==== GIVEN RECORDS
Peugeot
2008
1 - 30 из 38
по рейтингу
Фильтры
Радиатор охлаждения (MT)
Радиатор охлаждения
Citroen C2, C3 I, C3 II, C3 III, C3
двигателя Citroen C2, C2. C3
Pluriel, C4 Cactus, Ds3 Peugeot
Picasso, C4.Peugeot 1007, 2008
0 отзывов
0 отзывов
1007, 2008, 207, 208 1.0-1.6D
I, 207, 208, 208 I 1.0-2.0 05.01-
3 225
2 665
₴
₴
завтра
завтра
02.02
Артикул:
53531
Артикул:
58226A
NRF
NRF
========
## EXERCISE DESCRIPTION
Copy the material above so that it matches line for line.

## SOLUTION FOR THIS EXERCISE
Peugeot
2008
1 - 30 из 38
по рейтингу
Фильтры
Радиатор охлаждения (MT)
Радиатор охлаждения
Citroen C2, C3 I, C3 II, C3 III, C3
двигателя Citroen C2, C2. C3
Pluriel, C4 Cactus, Ds3 Peugeot
Picasso, C4.Peugeot 1007, 2008
0 отзывов
0 отзывов
1007, 2008, 207, 208 1.0-1.6D
I, 207, 208, 208 I 1.0-2.0 05.01-
3 225
2 665
₴
₴
завтра
завтра
02.02
Артикул:
53531
Артикул:
58226A
NRF
NRF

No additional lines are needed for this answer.